Directx manages CPU and GPU memory on it's own. It could move blocks to the GPU, reallocate on CPU, etc... these decisions are mostly determined by how you create your vertex buffers ( it's description - i.e. dynamic, write only etc...) but I'm sure there are other factors too.
The best way to determine a bottleneck is to use PIX and profile your engine/code This will give you a better idea of what directx is doing with the CPU/GPU memory.
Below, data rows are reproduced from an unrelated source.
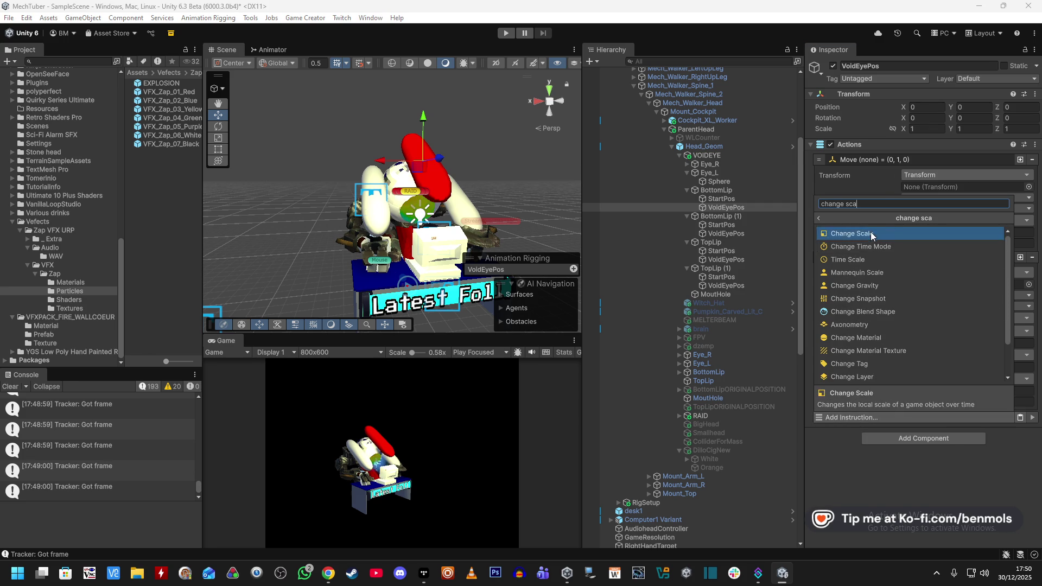
pyautogui.click(870, 233)
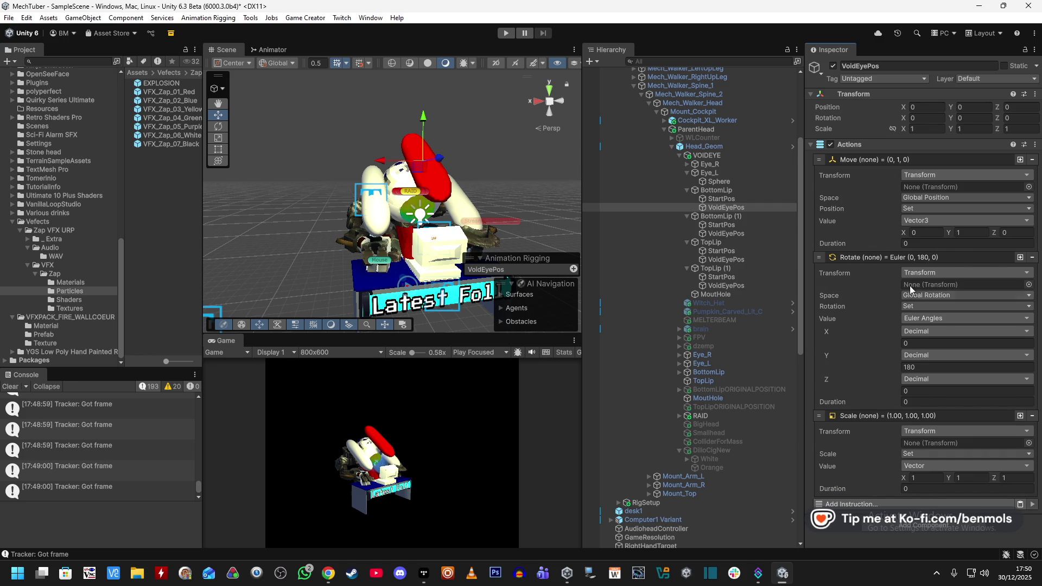
# Target BottomLip in all three instructions and set position and rotation Space to Local
pyautogui.moveTo(716, 190); pyautogui.dragTo(935, 192)
pyautogui.moveTo(716, 190); pyautogui.dragTo(956, 313)
pyautogui.moveTo(715, 190)
pyautogui.mouseDown()
pyautogui.moveTo(810, 273)
pyautogui.moveTo(947, 449)
pyautogui.mouseUp()
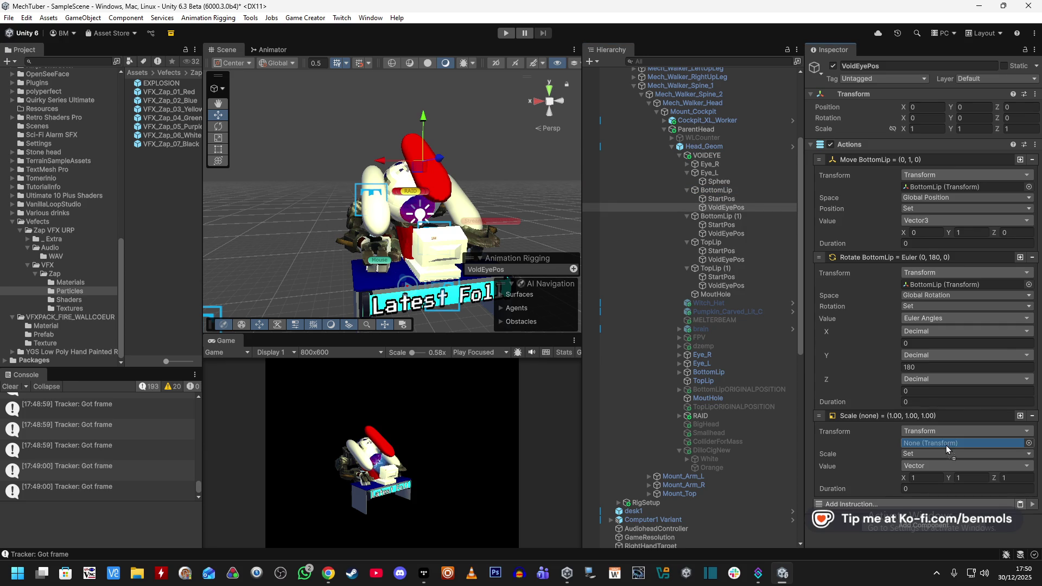
pyautogui.click(936, 197)
pyautogui.click(936, 222)
pyautogui.click(936, 295)
pyautogui.click(939, 319)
The driver attempts to virtualize GPU memory to some degree, and so you won't actually allocate memory when you create the resource. Instead it will try to move things in and out of memory depending how it gets used. This can be nice since your app isn't strictly limited to allocating within the size of GPU memory, and other apps can also have GPU resources allocated concurrently. But it can also be nasty since you can run into some very strange performance problems related to memory usage. In my experience if you start to use more memory than the driver can allocate from GPU memory, then it will try to page things in and out mid-frame which results in erratic performance. This would seem to explain the behavior you've encountered...perhaps after you start using your very large buffer it takes the driver a few frames to evict some other stale resources out of memory which is why the performances levels out after a little bit. But of course it's hard to tell just by looking at the raw performance numbers.
Also with regards to profiling with queries...you have to be careful with the results from that. It really only gives you the latency from which the GPU starts the query to when it reaches the end query in the command buffer, which doesn't necessarily give you the total time that the GPU spends on all of the commands within that query since it might be executing unrelated tasks concurrently. Things can also get really tricky when an expensive decompression or synchronization step is involved, since that won't happen until you do something later that causes it to happen. For instance I've seen this when trying to profile how long it takes my AMD GPU to fill an MSAA G-Buffer. I thought it was only taking a short amount of time, but then if I forced a sync/decompression by running a short compute shader that samples from the G-Buffer textures with one thread it showed up as taking much longer. I don't think you'll run into anything like that with buffers, since as far as I'm aware neither AMD or Nvidia do anything fancy for buffers in terms of memory layout or compression. But there may be some synchronization costs that could miss with a query.